§ Exercise requirements
Write out these lines again, changing "Deja un comentario" to "Escribe un comentario" and leaving everything else the same.
::::::::::
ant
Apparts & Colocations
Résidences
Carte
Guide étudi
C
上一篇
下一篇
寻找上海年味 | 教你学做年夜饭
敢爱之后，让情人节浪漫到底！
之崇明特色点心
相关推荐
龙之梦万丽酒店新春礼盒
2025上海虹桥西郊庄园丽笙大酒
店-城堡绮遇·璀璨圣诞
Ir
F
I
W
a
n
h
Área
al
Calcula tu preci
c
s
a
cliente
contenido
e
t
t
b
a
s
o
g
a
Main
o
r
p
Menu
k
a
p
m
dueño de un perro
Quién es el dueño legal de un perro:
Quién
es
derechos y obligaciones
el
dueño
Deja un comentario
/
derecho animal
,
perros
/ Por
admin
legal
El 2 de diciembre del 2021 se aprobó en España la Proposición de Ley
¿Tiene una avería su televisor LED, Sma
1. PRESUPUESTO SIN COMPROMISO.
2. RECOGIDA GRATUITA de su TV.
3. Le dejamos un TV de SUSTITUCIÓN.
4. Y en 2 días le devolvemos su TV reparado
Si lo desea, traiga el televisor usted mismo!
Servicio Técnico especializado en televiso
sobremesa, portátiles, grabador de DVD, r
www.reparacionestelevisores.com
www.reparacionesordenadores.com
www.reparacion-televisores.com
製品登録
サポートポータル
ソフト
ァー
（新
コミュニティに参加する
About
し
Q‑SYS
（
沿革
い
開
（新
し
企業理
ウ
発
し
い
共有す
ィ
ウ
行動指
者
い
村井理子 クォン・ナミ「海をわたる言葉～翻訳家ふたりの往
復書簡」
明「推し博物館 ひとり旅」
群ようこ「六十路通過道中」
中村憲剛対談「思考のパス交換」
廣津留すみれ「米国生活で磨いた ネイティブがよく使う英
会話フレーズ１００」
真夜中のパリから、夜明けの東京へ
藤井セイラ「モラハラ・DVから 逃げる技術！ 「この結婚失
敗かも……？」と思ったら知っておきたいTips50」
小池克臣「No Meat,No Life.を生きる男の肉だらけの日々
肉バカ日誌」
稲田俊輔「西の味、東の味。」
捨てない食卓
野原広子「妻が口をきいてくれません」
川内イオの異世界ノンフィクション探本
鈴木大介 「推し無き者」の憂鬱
::::::::::
§ Exercise solution
ant
Apparts & Colocations
Résidences
Carte
Guide étudi
C
上一篇
下一篇
寻找上海年味 | 教你学做年夜饭
敢爱之后，让情人节浪漫到底！
之崇明特色点心
相关推荐
龙之梦万丽酒店新春礼盒
2025上海虹桥西郊庄园丽笙大酒
店-城堡绮遇·璀璨圣诞
Ir
F
I
W
a
n
h
Área
al
Calcula tu preci
c
s
a
cliente
contenido
e
t
t
b
a
s
o
g
a
Main
o
r
p
Menu
k
a
p
m
dueño de un perro
Quién es el dueño legal de un perro:
Quién
es
derechos y obligaciones
el
dueño
Escribe un comentario
/
derecho animal
,
perros
/ Por
admin
legal
El 2 de diciembre del 2021 se aprobó en España la Proposición de Ley
¿Tiene una avería su televisor LED, Sma
1. PRESUPUESTO SIN COMPROMISO.
2. RECOGIDA GRATUITA de su TV.
3. Le dejamos un TV de SUSTITUCIÓN.
4. Y en 2 días le devolvemos su TV reparado
Si lo desea, traiga el televisor usted mismo!
Servicio Técnico especializado en televiso
sobremesa, portátiles, grabador de DVD, r
www.reparacionestelevisores.com
www.reparacionesordenadores.com
www.reparacion-televisores.com
製品登録
サポートポータル
ソフト
ァー
（新
コミュニティに参加する
About
し
Q‑SYS
（
沿革
い
開
（新
し
企業理
ウ
発
し
い
共有す
ィ
ウ
行動指
者
い
村井理子 クォン・ナミ「海をわたる言葉～翻訳家ふたりの往
復書簡」
明「推し博物館 ひとり旅」
群ようこ「六十路通過道中」
中村憲剛対談「思考のパス交換」
廣津留すみれ「米国生活で磨いた ネイティブがよく使う英
会話フレーズ１００」
真夜中のパリから、夜明けの東京へ
藤井セイラ「モラハラ・DVから 逃げる技術！ 「この結婚失
敗かも……？」と思ったら知っておきたいTips50」
小池克臣「No Meat,No Life.を生きる男の肉だらけの日々
肉バカ日誌」
稲田俊輔「西の味、東の味。」
捨てない食卓
野原広子「妻が口をきいてくれません」
川内イオの異世界ノンフィクション探本
鈴木大介 「推し無き者」の憂鬱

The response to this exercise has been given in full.